■ **To-do item**:
Can you copy out every line of the records below, word for word, keeping each character and line break unchanged?

■ **Material for this exercise**:
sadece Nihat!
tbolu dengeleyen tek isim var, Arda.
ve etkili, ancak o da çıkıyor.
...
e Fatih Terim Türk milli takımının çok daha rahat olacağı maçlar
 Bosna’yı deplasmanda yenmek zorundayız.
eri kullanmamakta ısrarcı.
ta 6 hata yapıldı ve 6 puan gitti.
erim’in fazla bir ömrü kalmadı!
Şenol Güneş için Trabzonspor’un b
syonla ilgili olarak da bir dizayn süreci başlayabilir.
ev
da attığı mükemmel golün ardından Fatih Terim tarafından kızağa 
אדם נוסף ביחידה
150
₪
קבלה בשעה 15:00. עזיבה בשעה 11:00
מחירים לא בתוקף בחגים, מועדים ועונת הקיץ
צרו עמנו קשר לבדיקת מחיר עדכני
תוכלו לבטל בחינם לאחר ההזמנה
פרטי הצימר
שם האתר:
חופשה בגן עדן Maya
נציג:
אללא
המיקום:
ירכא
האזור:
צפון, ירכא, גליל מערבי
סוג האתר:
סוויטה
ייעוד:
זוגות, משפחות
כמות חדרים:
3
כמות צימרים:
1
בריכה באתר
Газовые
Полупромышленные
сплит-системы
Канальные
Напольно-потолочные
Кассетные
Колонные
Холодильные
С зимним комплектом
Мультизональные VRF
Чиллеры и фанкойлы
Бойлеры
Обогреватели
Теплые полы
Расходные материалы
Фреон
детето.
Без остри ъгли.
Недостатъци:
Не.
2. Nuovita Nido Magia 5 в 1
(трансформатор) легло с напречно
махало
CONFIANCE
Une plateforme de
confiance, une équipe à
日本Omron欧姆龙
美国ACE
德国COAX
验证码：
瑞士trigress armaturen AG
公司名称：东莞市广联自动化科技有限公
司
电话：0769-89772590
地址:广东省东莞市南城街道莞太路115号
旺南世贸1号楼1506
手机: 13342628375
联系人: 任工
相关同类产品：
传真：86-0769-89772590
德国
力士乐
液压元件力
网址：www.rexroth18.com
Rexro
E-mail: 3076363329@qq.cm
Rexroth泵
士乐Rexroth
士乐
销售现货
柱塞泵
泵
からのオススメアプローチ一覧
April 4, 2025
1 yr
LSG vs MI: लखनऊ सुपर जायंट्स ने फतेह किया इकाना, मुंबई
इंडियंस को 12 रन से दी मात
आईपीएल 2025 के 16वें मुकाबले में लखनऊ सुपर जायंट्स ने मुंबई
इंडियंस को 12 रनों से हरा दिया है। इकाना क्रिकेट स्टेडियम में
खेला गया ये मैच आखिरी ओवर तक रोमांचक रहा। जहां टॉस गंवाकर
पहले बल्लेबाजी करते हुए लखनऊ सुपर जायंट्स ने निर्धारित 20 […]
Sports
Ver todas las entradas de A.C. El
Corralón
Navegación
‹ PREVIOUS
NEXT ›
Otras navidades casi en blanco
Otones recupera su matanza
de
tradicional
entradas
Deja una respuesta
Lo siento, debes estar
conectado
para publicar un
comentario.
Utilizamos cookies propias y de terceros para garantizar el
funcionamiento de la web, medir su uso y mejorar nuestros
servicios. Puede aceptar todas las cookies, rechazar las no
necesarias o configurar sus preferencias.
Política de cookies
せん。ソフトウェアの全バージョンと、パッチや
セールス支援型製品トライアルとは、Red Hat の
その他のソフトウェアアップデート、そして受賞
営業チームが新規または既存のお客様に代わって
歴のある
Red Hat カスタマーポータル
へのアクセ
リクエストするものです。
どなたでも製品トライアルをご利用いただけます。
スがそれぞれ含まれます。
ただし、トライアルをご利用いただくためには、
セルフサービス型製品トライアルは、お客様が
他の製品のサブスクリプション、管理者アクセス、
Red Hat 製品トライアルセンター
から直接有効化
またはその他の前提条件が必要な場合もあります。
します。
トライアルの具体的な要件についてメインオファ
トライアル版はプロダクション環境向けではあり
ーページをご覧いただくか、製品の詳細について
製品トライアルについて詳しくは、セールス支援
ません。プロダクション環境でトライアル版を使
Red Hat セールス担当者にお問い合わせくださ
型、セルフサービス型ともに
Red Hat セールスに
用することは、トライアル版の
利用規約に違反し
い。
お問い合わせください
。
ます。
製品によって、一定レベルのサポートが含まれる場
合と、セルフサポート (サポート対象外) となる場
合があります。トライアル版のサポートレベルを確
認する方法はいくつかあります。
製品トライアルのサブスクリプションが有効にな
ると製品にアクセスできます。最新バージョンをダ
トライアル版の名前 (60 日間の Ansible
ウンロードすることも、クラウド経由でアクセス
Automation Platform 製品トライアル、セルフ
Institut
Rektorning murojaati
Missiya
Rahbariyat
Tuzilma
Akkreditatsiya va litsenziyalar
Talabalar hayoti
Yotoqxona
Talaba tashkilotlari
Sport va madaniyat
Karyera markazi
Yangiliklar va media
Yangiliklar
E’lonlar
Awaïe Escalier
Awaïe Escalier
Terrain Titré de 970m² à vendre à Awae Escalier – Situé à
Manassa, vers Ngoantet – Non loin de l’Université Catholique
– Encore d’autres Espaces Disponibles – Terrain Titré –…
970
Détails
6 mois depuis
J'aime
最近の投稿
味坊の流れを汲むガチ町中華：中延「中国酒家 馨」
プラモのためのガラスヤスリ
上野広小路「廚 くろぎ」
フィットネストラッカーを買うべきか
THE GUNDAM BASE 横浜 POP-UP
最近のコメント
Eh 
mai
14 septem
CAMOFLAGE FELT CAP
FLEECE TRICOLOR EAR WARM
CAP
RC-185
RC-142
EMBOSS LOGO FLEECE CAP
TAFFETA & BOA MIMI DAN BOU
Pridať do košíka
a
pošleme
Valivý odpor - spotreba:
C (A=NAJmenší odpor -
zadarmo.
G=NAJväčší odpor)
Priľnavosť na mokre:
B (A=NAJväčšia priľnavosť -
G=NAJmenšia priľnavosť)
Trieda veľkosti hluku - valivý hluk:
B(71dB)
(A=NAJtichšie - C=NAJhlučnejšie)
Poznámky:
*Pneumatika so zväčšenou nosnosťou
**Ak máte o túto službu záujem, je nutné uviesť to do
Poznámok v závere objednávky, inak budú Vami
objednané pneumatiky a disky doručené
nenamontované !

■ **Expected output**:
sadece Nihat!
tbolu dengeleyen tek isim var, Arda.
ve etkili, ancak o da çıkıyor.
...
e Fatih Terim Türk milli takımının çok daha rahat olacağı maçlar
 Bosna’yı deplasmanda yenmek zorundayız.
eri kullanmamakta ısrarcı.
ta 6 hata yapıldı ve 6 puan gitti.
erim’in fazla bir ömrü kalmadı!
Şenol Güneş için Trabzonspor’un b
syonla ilgili olarak da bir dizayn süreci başlayabilir.
ev
da attığı mükemmel golün ardından Fatih Terim tarafından kızağa 
אדם נוסף ביחידה
150
₪
קבלה בשעה 15:00. עזיבה בשעה 11:00
מחירים לא בתוקף בחגים, מועדים ועונת הקיץ
צרו עמנו קשר לבדיקת מחיר עדכני
תוכלו לבטל בחינם לאחר ההזמנה
פרטי הצימר
שם האתר:
חופשה בגן עדן Maya
נציג:
אללא
המיקום:
ירכא
האזור:
צפון, ירכא, גליל מערבי
סוג האתר:
סוויטה
ייעוד:
זוגות, משפחות
כמות חדרים:
3
כמות צימרים:
1
בריכה באתר
Газовые
Полупромышленные
сплит-системы
Канальные
Напольно-потолочные
Кассетные
Колонные
Холодильные
С зимним комплектом
Мультизональные VRF
Чиллеры и фанкойлы
Бойлеры
Обогреватели
Теплые полы
Расходные материалы
Фреон
детето.
Без остри ъгли.
Недостатъци:
Не.
2. Nuovita Nido Magia 5 в 1
(трансформатор) легло с напречно
махало
CONFIANCE
Une plateforme de
confiance, une équipe à
日本Omron欧姆龙
美国ACE
德国COAX
验证码：
瑞士trigress armaturen AG
公司名称：东莞市广联自动化科技有限公
司
电话：0769-89772590
地址:广东省东莞市南城街道莞太路115号
旺南世贸1号楼1506
手机: 13342628375
联系人: 任工
相关同类产品：
传真：86-0769-89772590
德国
力士乐
液压元件力
网址：www.rexroth18.com
Rexro
E-mail: 3076363329@qq.cm
Rexroth泵
士乐Rexroth
士乐
销售现货
柱塞泵
泵
からのオススメアプローチ一覧
April 4, 2025
1 yr
LSG vs MI: लखनऊ सुपर जायंट्स ने फतेह किया इकाना, मुंबई
इंडियंस को 12 रन से दी मात
आईपीएल 2025 के 16वें मुकाबले में लखनऊ सुपर जायंट्स ने मुंबई
इंडियंस को 12 रनों से हरा दिया है। इकाना क्रिकेट स्टेडियम में
खेला गया ये मैच आखिरी ओवर तक रोमांचक रहा। जहां टॉस गंवाकर
पहले बल्लेबाजी करते हुए लखनऊ सुपर जायंट्स ने निर्धारित 20 […]
Sports
Ver todas las entradas de A.C. El
Corralón
Navegación
‹ PREVIOUS
NEXT ›
Otras navidades casi en blanco
Otones recupera su matanza
de
tradicional
entradas
Deja una respuesta
Lo siento, debes estar
conectado
para publicar un
comentario.
Utilizamos cookies propias y de terceros para garantizar el
funcionamiento de la web, medir su uso y mejorar nuestros
servicios. Puede aceptar todas las cookies, rechazar las no
necesarias o configurar sus preferencias.
Política de cookies
せん。ソフトウェアの全バージョンと、パッチや
セールス支援型製品トライアルとは、Red Hat の
その他のソフトウェアアップデート、そして受賞
営業チームが新規または既存のお客様に代わって
歴のある
Red Hat カスタマーポータル
へのアクセ
リクエストするものです。
どなたでも製品トライアルをご利用いただけます。
スがそれぞれ含まれます。
ただし、トライアルをご利用いただくためには、
セルフサービス型製品トライアルは、お客様が
他の製品のサブスクリプション、管理者アクセス、
Red Hat 製品トライアルセンター
から直接有効化
またはその他の前提条件が必要な場合もあります。
します。
トライアルの具体的な要件についてメインオファ
トライアル版はプロダクション環境向けではあり
ーページをご覧いただくか、製品の詳細について
製品トライアルについて詳しくは、セールス支援
ません。プロダクション環境でトライアル版を使
Red Hat セールス担当者にお問い合わせくださ
型、セルフサービス型ともに
Red Hat セールスに
用することは、トライアル版の
利用規約に違反し
い。
お問い合わせください
。
ます。
製品によって、一定レベルのサポートが含まれる場
合と、セルフサポート (サポート対象外) となる場
合があります。トライアル版のサポートレベルを確
認する方法はいくつかあります。
製品トライアルのサブスクリプションが有効にな
ると製品にアクセスできます。最新バージョンをダ
トライアル版の名前 (60 日間の Ansible
ウンロードすることも、クラウド経由でアクセス
Automation Platform 製品トライアル、セルフ
Institut
Rektorning murojaati
Missiya
Rahbariyat
Tuzilma
Akkreditatsiya va litsenziyalar
Talabalar hayoti
Yotoqxona
Talaba tashkilotlari
Sport va madaniyat
Karyera markazi
Yangiliklar va media
Yangiliklar
E’lonlar
Awaïe Escalier
Awaïe Escalier
Terrain Titré de 970m² à vendre à Awae Escalier – Situé à
Manassa, vers Ngoantet – Non loin de l’Université Catholique
– Encore d’autres Espaces Disponibles – Terrain Titré –…
970
Détails
6 mois depuis
J'aime
最近の投稿
味坊の流れを汲むガチ町中華：中延「中国酒家 馨」
プラモのためのガラスヤスリ
上野広小路「廚 くろぎ」
フィットネストラッカーを買うべきか
THE GUNDAM BASE 横浜 POP-UP
最近のコメント
Eh 
mai
14 septem
CAMOFLAGE FELT CAP
FLEECE TRICOLOR EAR WARM
CAP
RC-185
RC-142
EMBOSS LOGO FLEECE CAP
TAFFETA & BOA MIMI DAN BOU
Pridať do košíka
a
pošleme
Valivý odpor - spotreba:
C (A=NAJmenší odpor -
zadarmo.
G=NAJväčší odpor)
Priľnavosť na mokre:
B (A=NAJväčšia priľnavosť -
G=NAJmenšia priľnavosť)
Trieda veľkosti hluku - valivý hluk:
B(71dB)
(A=NAJtichšie - C=NAJhlučnejšie)
Poznámky:
*Pneumatika so zväčšenou nosnosťou
**Ak máte o túto službu záujem, je nutné uviesť to do
Poznámok v závere objednávky, inak budú Vami
objednané pneumatiky a disky doručené
nenamontované !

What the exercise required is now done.